One there was at O Bar O who could not be reconciled to Cheerio. Hilda intuitively recognized the fact that this stranger on the ranch belonged to that “upper world” of which she knew vaguely through the medium of newspapers and tawdry literature emanating from the bunkhouse. Even the Encyclopædia had furnished the girl with information concerning kings and princes, lords and dukes, and earls that abounded in diverse places in the old world. “Bloody parasites,” her father had named them, “living for generations off the blood and sweat and toil of the poor, blind underdogs who had not the intelligence or the ‘sand’ to unseat them from power.”

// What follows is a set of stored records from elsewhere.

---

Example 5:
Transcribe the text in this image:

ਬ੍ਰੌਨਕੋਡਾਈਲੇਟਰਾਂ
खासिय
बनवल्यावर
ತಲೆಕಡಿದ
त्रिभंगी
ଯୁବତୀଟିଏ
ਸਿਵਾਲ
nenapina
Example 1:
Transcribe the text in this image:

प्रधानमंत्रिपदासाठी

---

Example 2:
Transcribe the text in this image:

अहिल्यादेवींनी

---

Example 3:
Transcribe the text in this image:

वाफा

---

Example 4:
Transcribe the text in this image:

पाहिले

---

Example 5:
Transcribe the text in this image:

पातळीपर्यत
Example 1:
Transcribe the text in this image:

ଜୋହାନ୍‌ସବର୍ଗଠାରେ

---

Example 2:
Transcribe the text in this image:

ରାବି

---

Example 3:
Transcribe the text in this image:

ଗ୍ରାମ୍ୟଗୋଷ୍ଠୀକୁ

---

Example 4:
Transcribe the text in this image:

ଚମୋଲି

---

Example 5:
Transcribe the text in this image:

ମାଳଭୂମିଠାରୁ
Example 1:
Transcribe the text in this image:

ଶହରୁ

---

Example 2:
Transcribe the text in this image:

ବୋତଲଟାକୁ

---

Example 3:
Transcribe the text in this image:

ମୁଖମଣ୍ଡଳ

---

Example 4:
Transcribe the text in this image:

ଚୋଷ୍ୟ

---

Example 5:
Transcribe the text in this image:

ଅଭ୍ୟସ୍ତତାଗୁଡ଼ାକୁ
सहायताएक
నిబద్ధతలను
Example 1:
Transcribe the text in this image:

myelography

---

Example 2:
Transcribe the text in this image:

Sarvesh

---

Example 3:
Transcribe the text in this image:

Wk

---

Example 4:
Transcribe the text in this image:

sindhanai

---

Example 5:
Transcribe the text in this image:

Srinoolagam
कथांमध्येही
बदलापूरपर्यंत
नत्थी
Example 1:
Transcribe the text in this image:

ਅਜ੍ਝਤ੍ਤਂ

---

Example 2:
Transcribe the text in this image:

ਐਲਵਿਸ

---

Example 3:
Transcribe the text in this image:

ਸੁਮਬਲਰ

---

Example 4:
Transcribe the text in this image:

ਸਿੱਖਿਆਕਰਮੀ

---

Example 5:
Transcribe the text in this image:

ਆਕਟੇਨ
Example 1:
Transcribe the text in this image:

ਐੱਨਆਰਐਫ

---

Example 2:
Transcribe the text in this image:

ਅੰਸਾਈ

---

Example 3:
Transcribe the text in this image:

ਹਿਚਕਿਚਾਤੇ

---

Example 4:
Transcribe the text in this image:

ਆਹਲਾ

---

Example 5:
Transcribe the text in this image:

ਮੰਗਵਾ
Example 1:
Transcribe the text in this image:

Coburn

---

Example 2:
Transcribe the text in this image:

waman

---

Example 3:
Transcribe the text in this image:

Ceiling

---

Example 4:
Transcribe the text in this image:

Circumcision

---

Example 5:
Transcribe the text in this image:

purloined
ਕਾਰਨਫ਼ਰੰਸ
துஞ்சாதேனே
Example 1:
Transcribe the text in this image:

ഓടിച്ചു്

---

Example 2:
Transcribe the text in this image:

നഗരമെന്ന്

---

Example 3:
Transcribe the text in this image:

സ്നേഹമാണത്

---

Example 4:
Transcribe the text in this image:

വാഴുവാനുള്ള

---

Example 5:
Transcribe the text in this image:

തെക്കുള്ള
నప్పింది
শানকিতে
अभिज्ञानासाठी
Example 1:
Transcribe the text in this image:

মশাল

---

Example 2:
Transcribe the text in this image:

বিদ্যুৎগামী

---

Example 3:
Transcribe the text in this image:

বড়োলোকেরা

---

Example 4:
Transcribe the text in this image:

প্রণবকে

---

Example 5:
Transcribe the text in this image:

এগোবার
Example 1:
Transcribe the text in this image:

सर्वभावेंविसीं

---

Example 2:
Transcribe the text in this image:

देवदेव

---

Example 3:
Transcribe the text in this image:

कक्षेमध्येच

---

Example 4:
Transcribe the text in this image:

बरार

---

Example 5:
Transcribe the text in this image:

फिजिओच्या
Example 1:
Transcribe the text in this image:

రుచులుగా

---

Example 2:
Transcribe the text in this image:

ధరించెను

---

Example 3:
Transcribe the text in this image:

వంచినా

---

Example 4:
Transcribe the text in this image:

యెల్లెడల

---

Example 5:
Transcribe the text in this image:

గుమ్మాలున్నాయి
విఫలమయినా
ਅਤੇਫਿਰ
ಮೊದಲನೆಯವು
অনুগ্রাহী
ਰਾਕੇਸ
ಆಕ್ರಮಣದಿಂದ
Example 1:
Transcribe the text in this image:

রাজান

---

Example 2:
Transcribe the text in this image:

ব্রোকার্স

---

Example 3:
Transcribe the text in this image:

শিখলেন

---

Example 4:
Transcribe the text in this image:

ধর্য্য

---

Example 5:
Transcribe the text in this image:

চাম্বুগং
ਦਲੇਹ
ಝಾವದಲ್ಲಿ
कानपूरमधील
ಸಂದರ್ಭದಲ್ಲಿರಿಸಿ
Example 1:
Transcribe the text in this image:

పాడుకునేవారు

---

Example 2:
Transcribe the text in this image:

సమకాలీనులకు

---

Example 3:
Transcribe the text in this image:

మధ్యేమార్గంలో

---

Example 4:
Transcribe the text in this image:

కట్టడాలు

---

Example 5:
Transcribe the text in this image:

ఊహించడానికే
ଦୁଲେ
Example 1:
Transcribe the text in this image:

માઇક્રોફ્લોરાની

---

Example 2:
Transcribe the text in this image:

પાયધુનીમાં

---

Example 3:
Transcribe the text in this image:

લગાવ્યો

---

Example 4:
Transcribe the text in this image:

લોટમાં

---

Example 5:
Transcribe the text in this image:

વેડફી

Her fiery young nature was up in arms at the thought of “that Englishman’s patronage.” No doubt, thought the proud, hot-headed and ignorant girl, “he looks down on us as poor Rubes. Well, we’ll show him a thing or two,” and she urged the men on to torment and make uneasy the life of Cheerio.

Thorny and suspicious, with her free head toss, so characteristic of her young, wild nature, her eyes intensely dark, fixed above his head, or surveying him as from an amused and contemptuous height, Hilda left no opportunity neglected to show her scorn and contempt for the newcomer. She could not herself have diagnosed the reason for her hostility.